FlowX: Towards Explainable Graph Neural Networks via Message Flows (2206.12987v3)

Published 26 Jun 2022 in cs.LG and cs.AI

Abstract: We investigate the explainability of graph neural networks (GNNs) as a step toward elucidating their working mechanisms. While most current methods focus on explaining graph nodes, edges, or features, we argue that, as the inherent functional mechanism of GNNs, message flows are more natural for performing explainability. To this end, we propose a novel method here, known as FlowX, to explain GNNs by identifying important message flows. To quantify the importance of flows, we propose to follow the philosophy of Shapley values from cooperative game theory. To tackle the complexity of computing all coalitions' marginal contributions, we propose a flow sampling scheme to compute Shapley value approximations as initial assessments of further training. We then propose an information-controlled learning algorithm to train flow scores toward diverse explanation targets: necessary or sufficient explanations. Experimental studies on both synthetic and real-world datasets demonstrate that our proposed FlowX and its variants lead to improved explainability of GNNs. The code is available at https://github.com/divelab/DIG.

Citations (9)

View on Semantic Scholar

Summary

The paper introduces a novel explanation method that shifts focus from nodes and edges to message flows, offering a natural lens for understanding GNN operations.
It employs Shapley value approximations and a flow sampling algorithm to efficiently quantify the importance of message flows while managing computational complexity.
Experimental results show that FlowX outperforms conventional methods on synthetic and real-world datasets, significantly improving the interpretability of GNNs.

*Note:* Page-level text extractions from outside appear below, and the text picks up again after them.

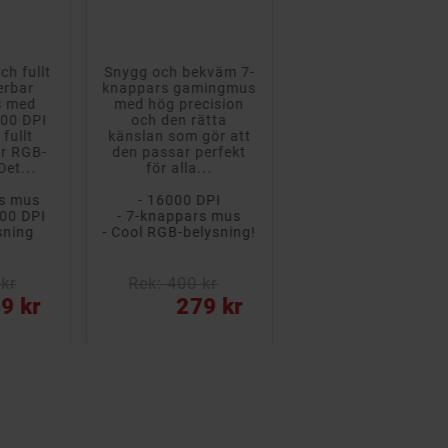
ch fullt
Snygg och bekväm 7-
Snabb och precis
rbar
knappars gamingmus
trådad gamingmu
s med
med hög precision
med ställbar
600 DPI
och den rätta
precision från 200 ti
fullt
känslan som gör att
7200 DPI och full
ar RGB-
den passar perfekt
RGB-belysning
Det...
för alla...
med justerbara...
rs mus
- 16000 DPI
- 6-knappars mus
600 DPI
- 7-knappars mus
- 7200 DPI
sning
- Cool RGB-belysning!
- RGB-belysning
kr
Rek: 400 kr
Rek: 400 kr
Pris
Pris
9 kr
279 kr
239 kr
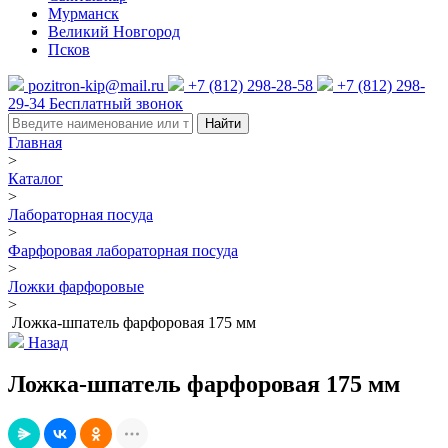
Мурманск
Великий Новгород
Псков
pozitron-kip@mail.ru
+7 (812) 298-28-58
+7 (812) 298-
29-34
Бесплатный звонок
Найти
Главная
>
Каталог
>
Лабораторная посуда
>
Фарфоровая лабораторная посуда
>
Ложки фарфоровые
>
Ложка-шпатель фарфоровая 175 мм
Назад
Ложка-шпатель фарфоровая 175 мм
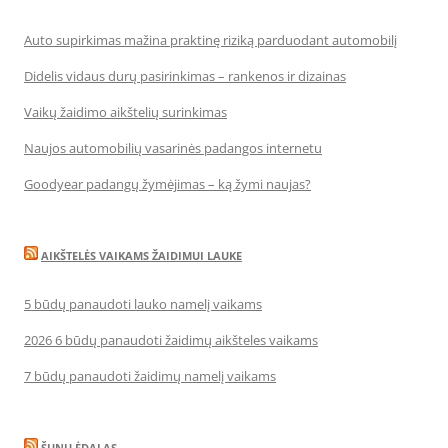
Auto supirkimas mažina praktinę riziką parduodant automobilį
Didelis vidaus durų pasirinkimas – rankenos ir dizainas
Vaikų žaidimo aikštelių surinkimas
Naujos automobilių vasarinės padangos internetu
Goodyear padangų žymėjimas – ką žymi naujas?
AIKŠTELĖS VAIKAMS ŽAIDIMUI LAUKE
5 būdų panaudoti lauko namelį vaikams
2026 6 būdų panaudoti žaidimų aikšteles vaikams
7 būdų panaudoti žaidimų namelį vaikams
ŠUNŲ ĖDALAS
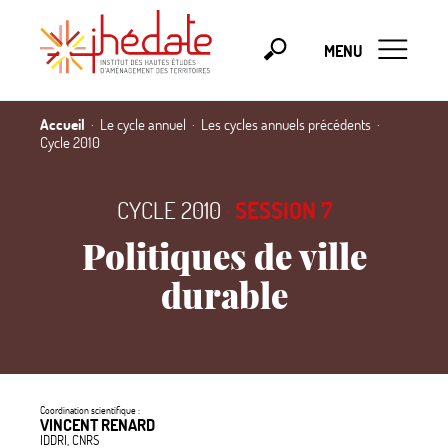
MENU
Accueil
Le cycle annuel
Les cycles annuels précédents
Cycle 2010
CYCLE 2010
·
SESSION 7
Politiques de ville
durable
Coordination scientifique :
VINCENT RENARD
IDDRI, CNRS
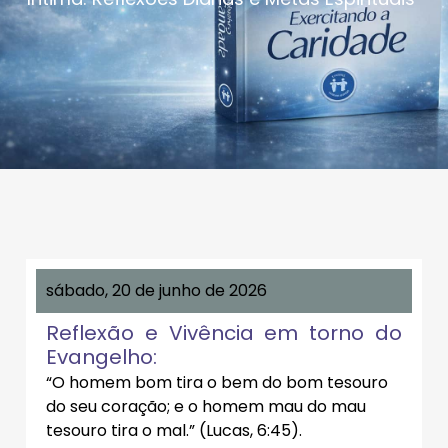
sábado, 20 de junho de 2026
Reflexão e Vivência em torno do
Evangelho:
“O homem bom tira o bem do bom tesouro
do seu coração; e o homem mau do mau
tesouro tira o mal.” (Lucas, 6:45).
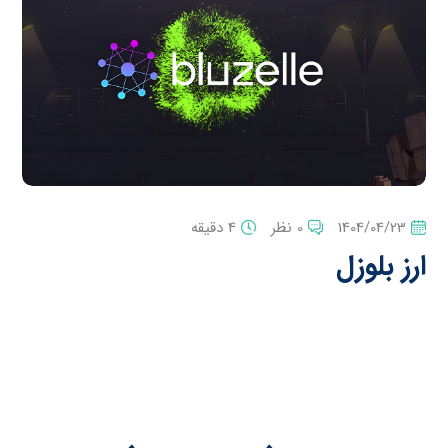
1404/04/23
0 نظر
4 دقیقه
ارز بلوزل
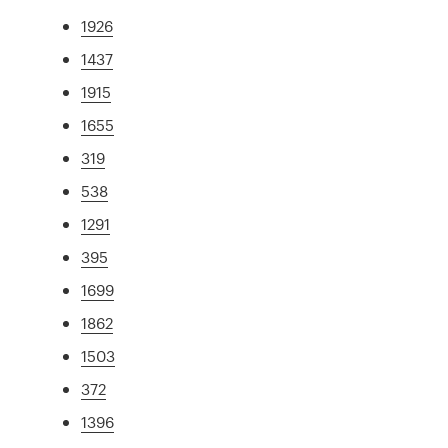
1926
1437
1915
1655
319
538
1291
395
1699
1862
1503
372
1396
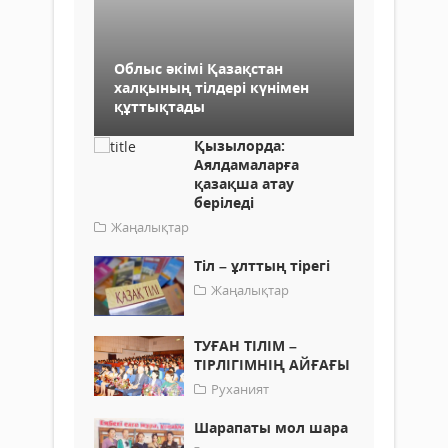
Облыс әкімі Қазақстан
халқының тілдері күнімен
құттықтады
Қызылорда:
Аялдамаларға
қазақша атау
беріледі
Жаңалықтар
Тіл – ұлттың тірегі
Жаңалықтар
ТУҒАН ТІЛІМ –
ТІРЛІГІМНІҢ АЙҒАҒЫ
Руханият
Шарапаты мол шара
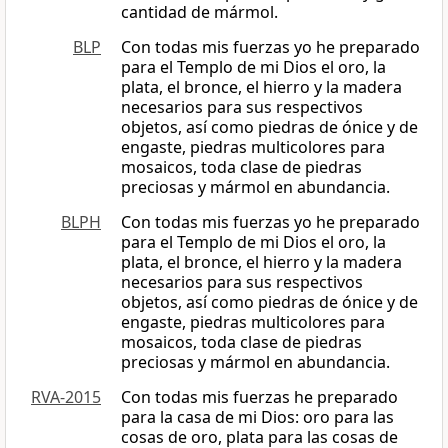
cantidad de mármol.
BLP
Con todas mis fuerzas yo he preparado
para el Templo de mi Dios el oro, la
plata, el bronce, el hierro y la madera
necesarios para sus respectivos
objetos, así como piedras de ónice y de
engaste, piedras multicolores para
mosaicos, toda clase de piedras
preciosas y mármol en abundancia.
BLPH
Con todas mis fuerzas yo he preparado
para el Templo de mi Dios el oro, la
plata, el bronce, el hierro y la madera
necesarios para sus respectivos
objetos, así como piedras de ónice y de
engaste, piedras multicolores para
mosaicos, toda clase de piedras
preciosas y mármol en abundancia.
RVA-2015
Con todas mis fuerzas he preparado
para la casa de mi Dios: oro para las
cosas de oro, plata para las cosas de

FlowX: Advancements in Explainable Graph Neural Networks

This paper presents FlowX, a novel approach for enhancing the explainability of Graph Neural Networks (GNNs) by concentrating on message flows, instead of traditional node, edge, or subgraph explanations. The authors propose that message flows, integral to the functionality of GNNs, serve as a more natural medium for understanding GNN operations. To quantify the importance of these flows, FlowX employs Shapley values from cooperative game theory, introducing an innovative flow sampling method to tackle computational complexity.

Key Contributions

Message Flow-Based Explanation: FlowX uniquely frames GNN operations as functions of message flows traversing through a network's layers. By prioritizing these flows, FlowX differentiates itself from existing methods that primarily consider lower-level components like nodes or edges.
Shapley Value Approximations: To assess the contribution of each flow, FlowX adopts the principle of Shapley values, offering a fair allocation of importance. Given the challenge of directly computing marginal contributions for all coalitions, a novel flow sampling algorithm is proposed. This sampling ensures fair representation by randomly permuting message carriers, systematically computing contributions without exhaustive enumeration.
Learning-Based Refinement: The model introduces a learning algorithm that leverages initial Shapley approximations to train flow scores. This training accommodates diverse targets—necessary versus sufficient explanations—paving the way for tailored interpretability based on specific academic or practical needs.

Experimental Evaluation

FlowX's empirical evaluations demonstrate significant enhancements in explainability across various synthetic and real-world datasets. Key metrics such as Fidelity+ and Fidelity- are employed to assess the faithfulness and sufficiency of explanations. FlowX consistently outperforms existing methods like GNNExplainer and PGExplainer, showing improved ability to identify and utilize critical message flows, especially in complex scenarios requiring multi-hop consideration.

Synthetic Data: On datasets like BA-Infection and BA-Traffic, FlowX's flow-based insights tackle intrinsic challenges where traditional edge-based methods falter. These datasets emphasize FlowX's strength in modeling comprehensive, multi-step dependencies crucial for accurate explanation.
Real-World Applications: For chemical and text-based datasets, FlowX achieves superior performance in interpretability without sacrificing efficiency. Its ability to produce more human-intelligible explanations with higher Sparsity levels showcases its practical relevance.

Implications and Future Directions

FlowX represents a meaningful step forward in elucidating GNN mechanisms. Its methodology dispels some opacity shrouding deep models, aligning with the growing demand for AI systems that are both effective and transparent. By focusing on high-level message flows, FlowX not only enhances current understanding but also sets the stage for future directions including:

Broader Causal Frameworks: The integration of causal models within GNNs could further enrich FlowX’s approach, accommodating more complex dependencies and external variables.
Application Expansion: Extending FlowX’s framework to other neural architectures, such as those used in molecular dynamics or social network analysis, could yield insights across diverse domains.
Real-Time Interpretability: Development of real-time or near-real-time flow-based explanation systems for dynamic graph data, offering broader usability in fast-paced environments.

FlowX's innovative perspective and robust empirical backing position it as a key tool in the ongoing pursuit of transparent and interpretable AI systems. The paper’s contributions are instrumental in highlighting the potential of message flows in decoding the intricate processes of GNNs, paving avenues for research and application enhancements in explainable AI.